■ What needs to be done: Write the entries out again exactly; any picture among them gets left out.

■ Data records:
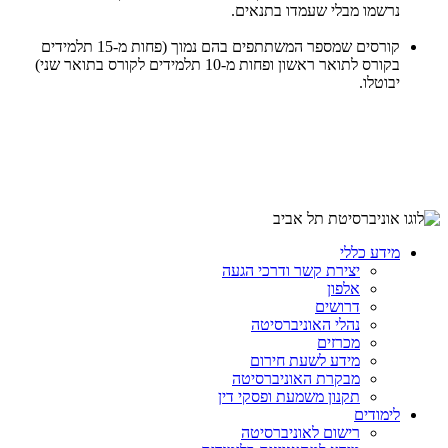
נרשמו מבלי שעמדו בתנאים.
קורסים שמספר המשתתפים בהם נמוך (פחות מ-15 תלמידים
בקורס לתואר ראשון ופחות מ-10 תלמידים לקורס בתואר שני)
יבוטלו.
מידע כללי
יצירת קשר ודרכי הגעה
אלפון
דרושים
נהלי האוניברסיטה
מכרזים
מידע לשעת חירום
מבקרת האוניברסיטה
תקנון משמעת ופסקי דין
לימודים
רישום לאוניברסיטה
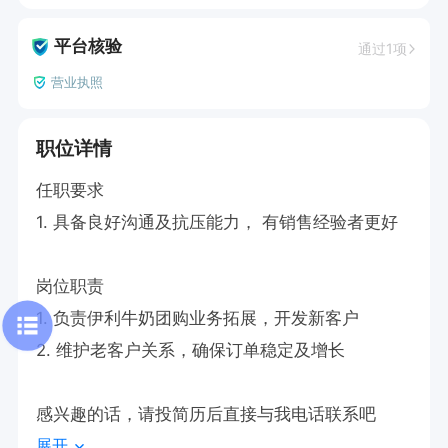
平台核验
通过1项
营业执照
职位详情
任职要求

1. 具备良好沟通及抗压能力， 有销售经验者更好

岗位职责

1. 负责伊利牛奶团购业务拓展，开发新客户

2. 维护老客户关系，确保订单稳定及增长

感兴趣的话，请投简历后直接与我电话联系吧
展开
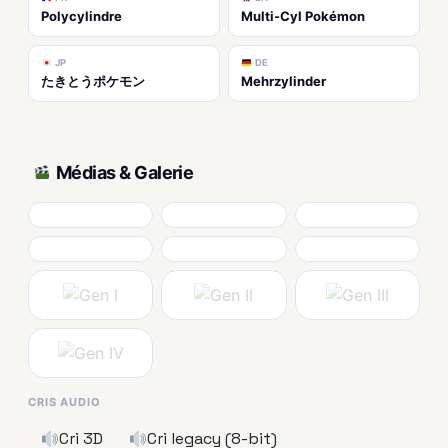
Polycylindre
Multi-Cyl Pokémon
JP
DE
たきとうポケモン
Mehrzylinder
Médias & Galerie
CRIS AUDIO
Cri 3D
Cri legacy (8-bit)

■ Result for this task:
נרשמו מבלי שעמדו בתנאים.
קורסים שמספר המשתתפים בהם נמוך (פחות מ-15 תלמידים
בקורס לתואר ראשון ופחות מ-10 תלמידים לקורס בתואר שני)
יבוטלו.
מידע כללי
יצירת קשר ודרכי הגעה
אלפון
דרושים
נהלי האוניברסיטה
מכרזים
מידע לשעת חירום
מבקרת האוניברסיטה
תקנון משמעת ופסקי דין
לימודים
רישום לאוניברסיטה
平台核验
通过1项
营业执照
职位详情
任职要求

1. 具备良好沟通及抗压能力， 有销售经验者更好

岗位职责

1. 负责伊利牛奶团购业务拓展，开发新客户

2. 维护老客户关系，确保订单稳定及增长

感兴趣的话，请投简历后直接与我电话联系吧
展开
Polycylindre
Multi-Cyl Pokémon
JP
DE
たきとうポケモン
Mehrzylinder
Médias & Galerie
CRIS AUDIO
Cri 3D
Cri legacy (8-bit)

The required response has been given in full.